Could you find each line of the data below that contains the word "constant" and copy those lines?
---- The data
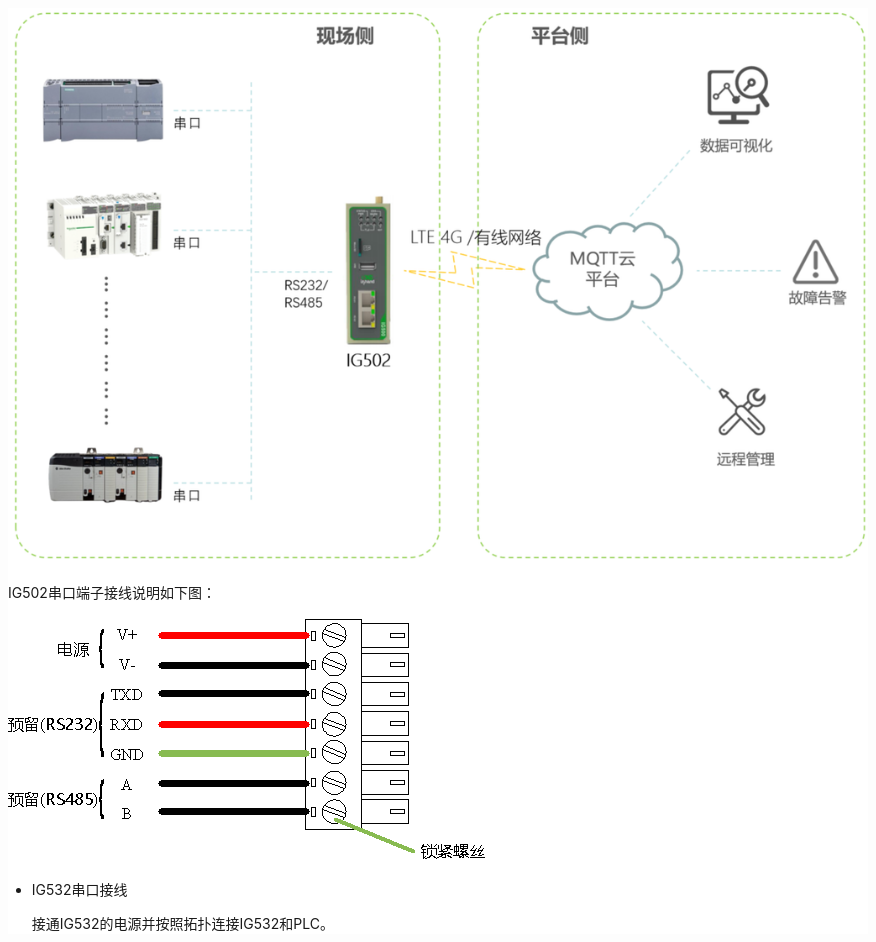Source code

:   ![](images/2021-01-25-20-25-52.png)  

  IG502串口端子接线说明如下图：  

  ![](images/2020-06-11-15-58-40.png)

- IG532串口接线  

  接通IG532的电源并按照拓扑连接IG532和PLC。  
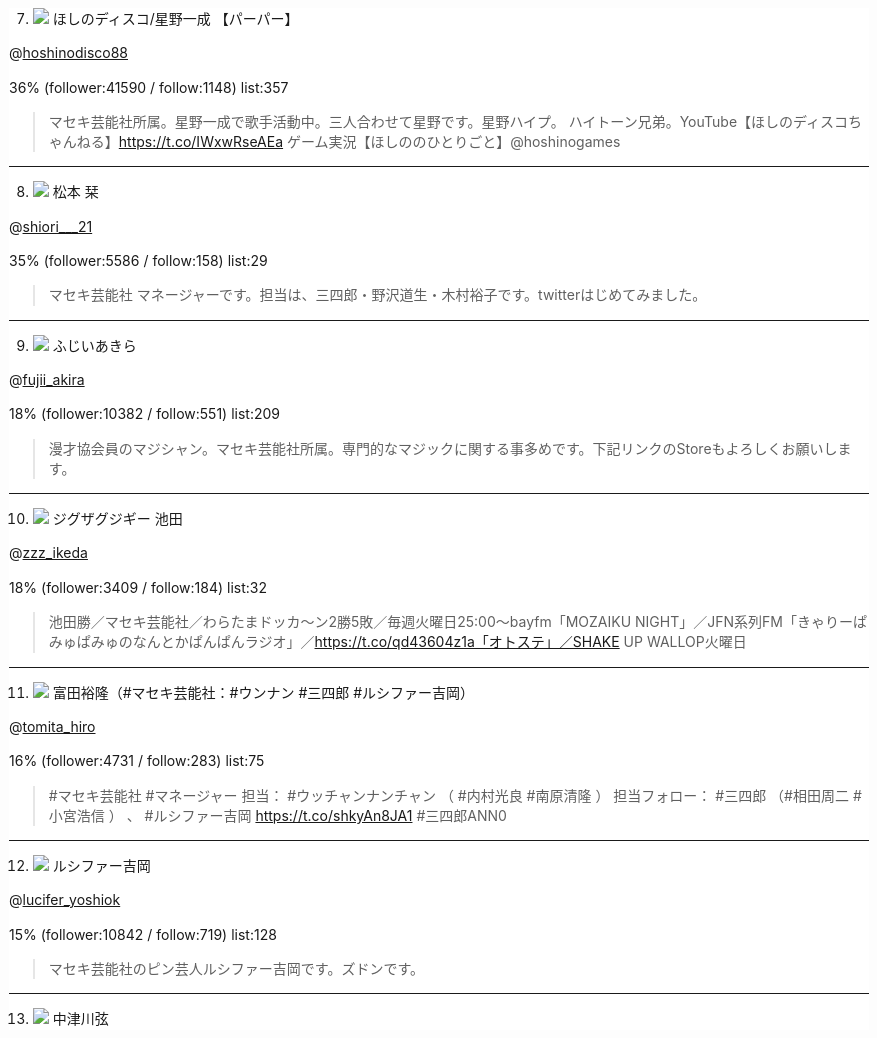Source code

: 7. ![](https://pbs.twimg.com/profile_images/1029870035710308352/qiQoCzqB_normal.jpg) ほしのディスコ/星野一成 【パーパー】

@[hoshinodisco88](https://mobile.twitter.com/hoshinodisco88)

36% (follower:41590 / follow:1148) list:357

> マセキ芸能社所属。星野一成で歌手活動中。三人合わせて星野です。星野ハイプ。 ハイトーン兄弟。YouTube【ほしのディスコちゃんねる】https://t.co/IWxwRseAEa ゲーム実況【ほしののひとりごと】@hoshinogames

---
8. ![](https://pbs.twimg.com/profile_images/1130491115788914688/JGt6iboa_normal.jpg) 松本 栞

@[shiori___21](https://mobile.twitter.com/shiori___21)

35% (follower:5586 / follow:158) list:29

> マセキ芸能社 マネージャーです。担当は、三四郎・野沢道生・木村裕子です。twitterはじめてみました。

---
9. ![](https://pbs.twimg.com/profile_images/1206777105410748416/fj7-uTCR_normal.jpg) ふじいあきら

@[fujii_akira](https://mobile.twitter.com/fujii_akira)

18% (follower:10382 / follow:551) list:209

> 漫才協会員のマジシャン。マセキ芸能社所属。専門的なマジックに関する事多めです。下記リンクのStoreもよろしくお願いします。

---
10. ![](https://pbs.twimg.com/profile_images/1379005521999499269/0m-FTa0P_normal.jpg) ジグザグジギー 池田

@[zzz_ikeda](https://mobile.twitter.com/zzz_ikeda)

18% (follower:3409 / follow:184) list:32

> 池田勝／マセキ芸能社／わらたまドッカ〜ン2勝5敗／毎週火曜日25:00〜bayfm「MOZAIKU NIGHT」／JFN系列FM「きゃりーぱみゅぱみゅのなんとかぱんぱんラジオ」／https://t.co/qd43604z1a「オトステ」／SHAKE UP WALLOP火曜日

---
11. ![](https://pbs.twimg.com/profile_images/1575696509114646528/mWv1UU7J_normal.jpg) 富田裕隆（#マセキ芸能社：#ウンナン #三四郎 #ルシファー吉岡）

@[tomita_hiro](https://mobile.twitter.com/tomita_hiro)

16% (follower:4731 / follow:283) list:75

> #マセキ芸能社 #マネージャー 担当： #ウッチャンナンチャン （ #内村光良 #南原清隆 ） 担当フォロー： #三四郎 （#相田周二 #小宮浩信 ） 、 #ルシファー吉岡 https://t.co/shkyAn8JA1 #三四郎ANN0

---
12. ![](https://pbs.twimg.com/profile_images/1380029916343721984/i0OWmWCO_normal.jpg) ルシファー吉岡

@[lucifer_yoshiok](https://mobile.twitter.com/lucifer_yoshiok)

15% (follower:10842 / follow:719) list:128

> マセキ芸能社のピン芸人ルシファー吉岡です。ズドンです。

---
13. ![](https://pbs.twimg.com/profile_images/837322251280142338/14ilZteO_normal.jpg) 中津川弦
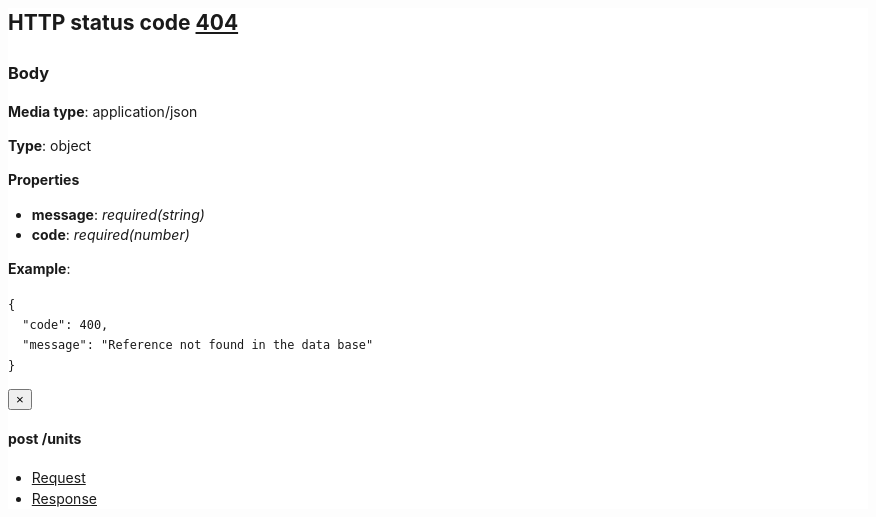 </div>

## HTTP status code [404](http://httpstatus.es/404)

### Body

**Media type**: application/json

**Type**: object

**Properties**

*   **message**: _<span class="required">required</span>(string)_
*   **code**: _<span class="required">required</span>(number)_

**Example**:

<div class="examples">

    {
      "code": 400,
      "message": "Reference not found in the data base"
    }

</div>

</div>

</div>

</div>

</div>

</div>

</div>

<div class="modal fade" tabindex="0" id="units_post">

<div class="modal-dialog modal-lg">

<div class="modal-content">

<div class="modal-header"><button type="button" class="close" data-dismiss="modal" aria-hidden="true">×</button>

#### <span class="badge badge_post">post</span> <span class="parent"></span>/units

</div>

<div class="modal-body">

*   [Request](#units_post_request)
*   [Response](#units_post_response)

<div class="tab-content">

<div class="tab-pane active" id="units_post_request">
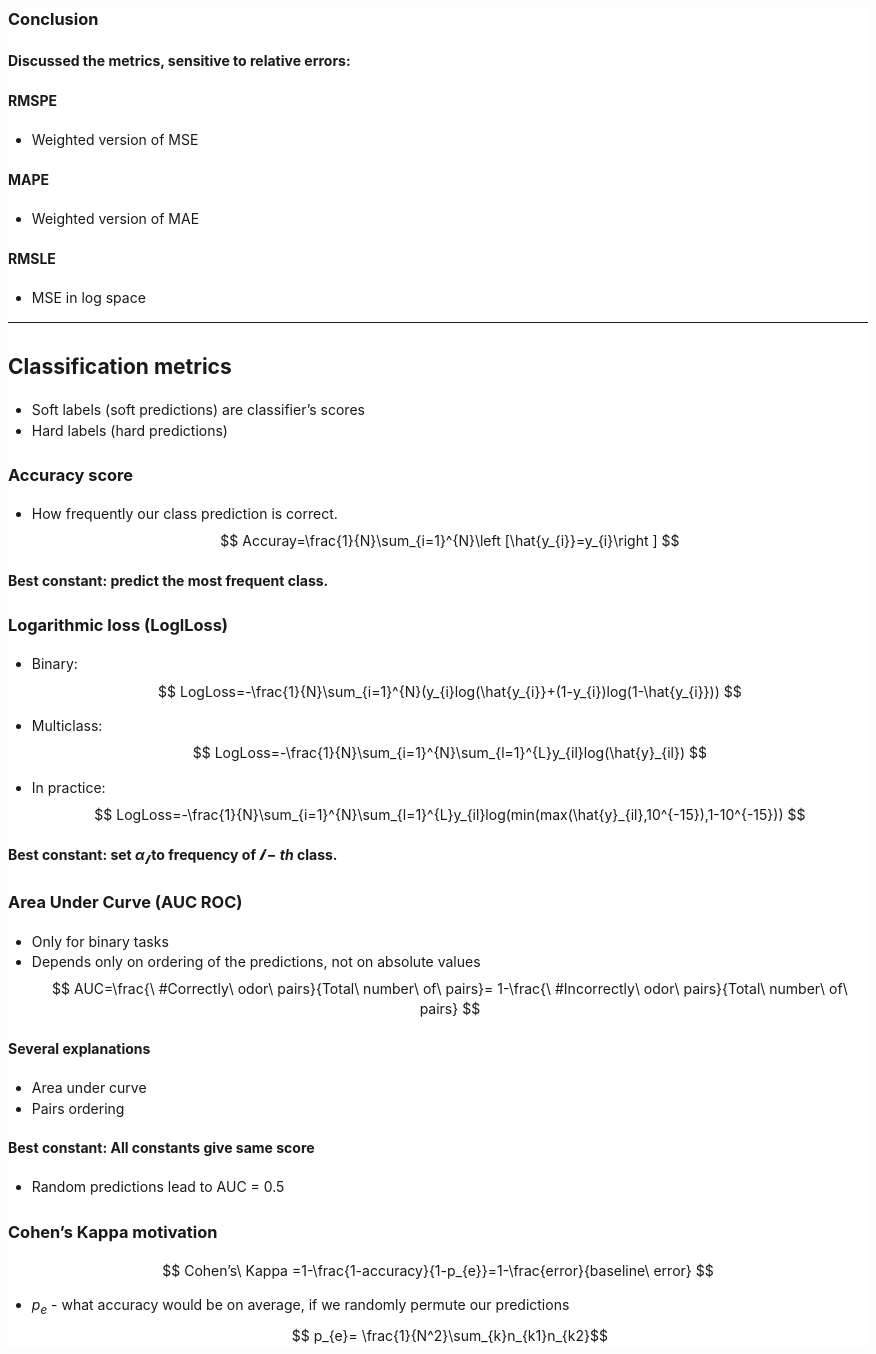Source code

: ### Conclusion
#### Discussed the metrics, sensitive to relative errors:
#### RMSPE
- Weighted version of MSE
#### MAPE
- Weighted version of MAE
#### RMSLE
- MSE in log space
---
## Classification metrics
- Soft labels (soft predictions) are classifier’s scores
- Hard labels (hard predictions)

### Accuracy score
- How frequently our class prediction is correct.
$$ Accuray=\frac{1}{N}\sum_{i=1}^{N}\left [\hat{y_{i}}=y_{i}\right ] $$
#### Best constant: predict the most frequent class.

### Logarithmic loss (LoglLoss)
- Binary:
$$ LogLoss=-\frac{1}{N}\sum_{i=1}^{N}(y_{i}log(\hat{y_{i}}+(1-y_{i})log(1-\hat{y_{i}})) $$

- Multiclass:
$$ LogLoss=-\frac{1}{N}\sum_{i=1}^{N}\sum_{l=1}^{L}y_{il}log(\hat{y}_{il})
$$

- In practice:
$$ LogLoss=-\frac{1}{N}\sum_{i=1}^{N}\sum_{l=1}^{L}y_{il}log(min(max(\hat{y}_{il},10^{-15}),1-10^{-15}))
$$

#### Best constant: set $\alpha_{𝒊}$ to frequency of $𝒊-th$ class.

### Area Under Curve (AUC ROC)
- Only for binary tasks
- Depends only on ordering of the predictions, not on absolute values
$$ AUC=\frac{\ #Correctly\ odor\ pairs}{Total\ number\ of\ pairs}= 1-\frac{\ #Incorrectly\ odor\ pairs}{Total\ number\ of\ pairs} $$

#### Several explanations
- Area under curve
- Pairs ordering

#### Best constant: All constants give same score
- Random predictions lead to AUC = 0.5

### Cohen’s Kappa motivation
$$ Cohen’s\ Kappa =1-\frac{1-accuracy}{1-p_{e}}=1-\frac{error}{baseline\ error} $$
- $p_{e}$ - what accuracy would be on average, if we randomly permute our predictions
$$ p_{e}= \frac{1}{N^2}\sum_{k}n_{k1}n_{k2}$$
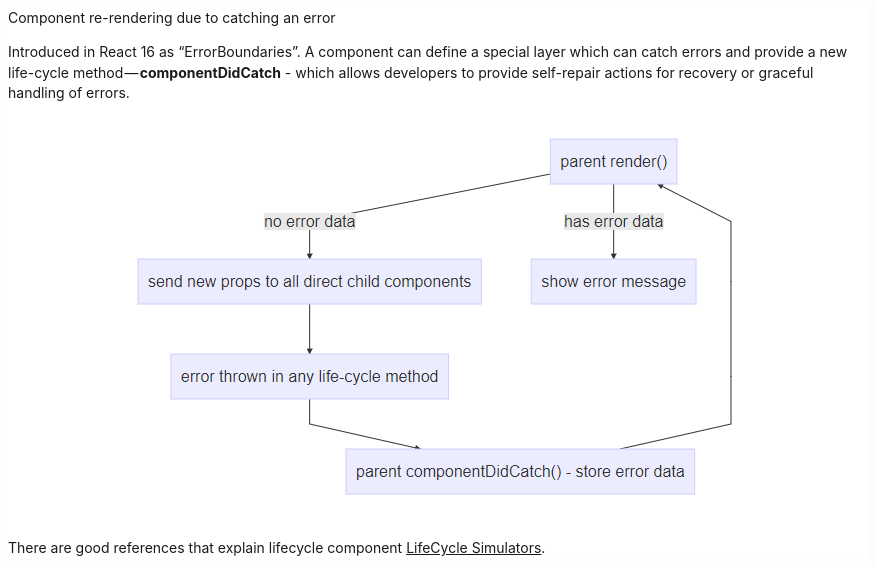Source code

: Component re-rendering due to catching an error

Introduced in React 16 as “ErrorBoundaries”. A component can define a special layer which can catch errors and provide a new life-cycle method — **componentDidCatch** - which allows developers to provide self-repair actions for recovery or graceful handling of errors.

<p align="center"><img src="https://github.com/101t/react-tutorial/blob/master/static/lifecycle/005.png" ></p>

There are good references that explain lifecycle component [LifeCycle Simulators](https://reactarmory.com/guides/lifecycle-simulators).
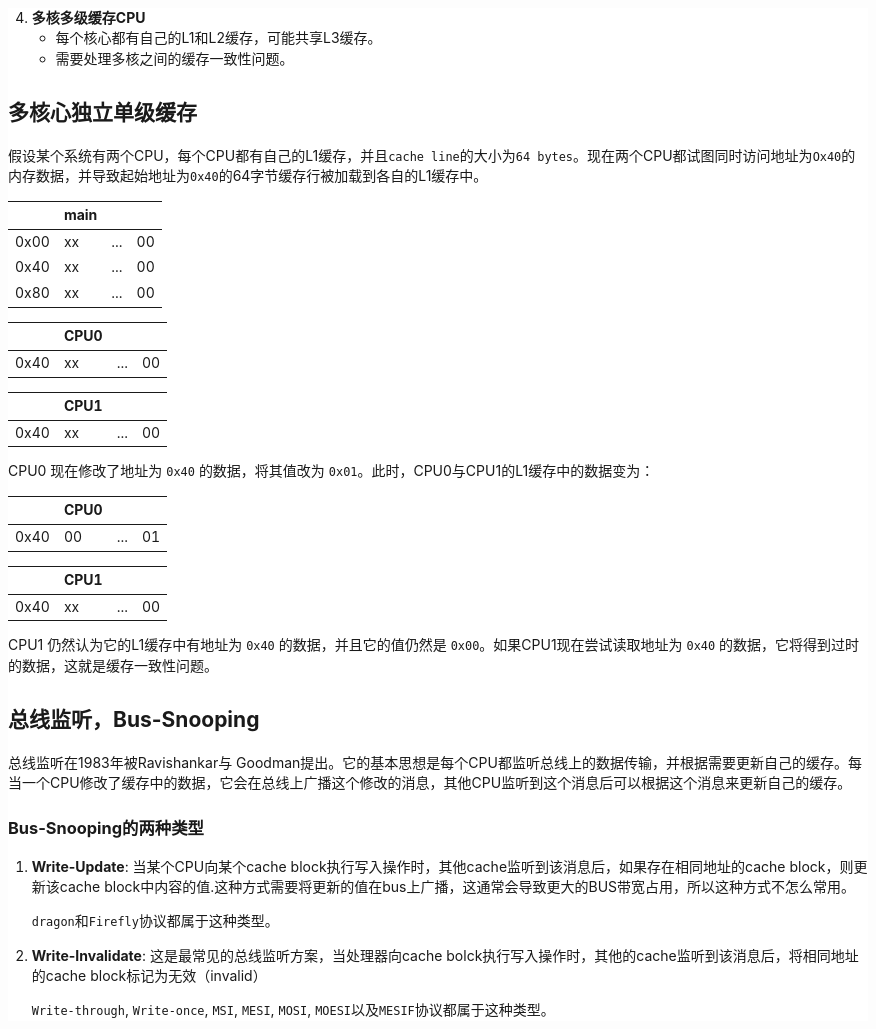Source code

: 4. **多核多级缓存CPU**
    - 每个核心都有自己的L1和L2缓存，可能共享L3缓存。
    - 需要处理多核之间的缓存一致性问题。

## 多核心独立单级缓存

假设某个系统有两个CPU，每个CPU都有自己的L1缓存，并且`cache line`的大小为`64 bytes`。现在两个CPU都试图同时访问地址为`Ox40`的内存数据，并导致起始地址为`0x40`的64字节缓存行被加载到各自的L1缓存中。

|      | main |     |     |
| ---- | ---- | --- | --- |
| 0x00 | xx   | ... | 00  |
| 0x40 | xx   | ... | 00  |
| 0x80 | xx   | ... | 00  |

|      | CPU0 |     |     |
| ---- | ---- | --- | --- |
| 0x40 | xx   | ... | 00  |

|      | CPU1 |     |     |
| ---- | ---- | --- | --- |
| 0x40 | xx   | ... | 00  |

CPU0 现在修改了地址为 `0x40` 的数据，将其值改为 `0x01`。此时，CPU0与CPU1的L1缓存中的数据变为：

|      | CPU0 |     |     |
| ---- | ---- | --- | --- |
| 0x40 | 00   | ... | 01  |

|      | CPU1 |     |     |
| ---- | ---- | --- | --- |
| 0x40 | xx   | ... | 00  |

CPU1 仍然认为它的L1缓存中有地址为 `0x40` 的数据，并且它的值仍然是 `0x00`。如果CPU1现在尝试读取地址为 `0x40` 的数据，它将得到过时的数据，这就是缓存一致性问题。

## 总线监听，Bus-Snooping

总线监听在1983年被Ravishankar与 Goodman提出。它的基本思想是每个CPU都监听总线上的数据传输，并根据需要更新自己的缓存。每当一个CPU修改了缓存中的数据，它会在总线上广播这个修改的消息，其他CPU监听到这个消息后可以根据这个消息来更新自己的缓存。

### Bus-Snooping的两种类型

1. **Write-Update**: 当某个CPU向某个cache block执行写入操作时，其他cache监听到该消息后，如果存在相同地址的cache block，则更新该cache block中内容的值.这种方式需要将更新的值在bus上广播，这通常会导致更大的BUS带宽占用，所以这种方式不怎么常用。

    `dragon`和`Firefly`协议都属于这种类型。

2. **Write-Invalidate**: 这是最常见的总线监听方案，当处理器向cache bolck执行写入操作时，其他的cache监听到该消息后，将相同地址的cache block标记为无效（invalid）

    `Write-through`, `Write-once`, `MSI`, `MESI`, `MOSI`, `MOESI`以及`MESIF`协议都属于这种类型。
--------
> _Answer below_
#### Best constant: predict the most frequent class.
#### Best constant: set $\alpha_{𝒊}$ to frequency of $𝒊-th$ class.
#### Best constant: All constants give same score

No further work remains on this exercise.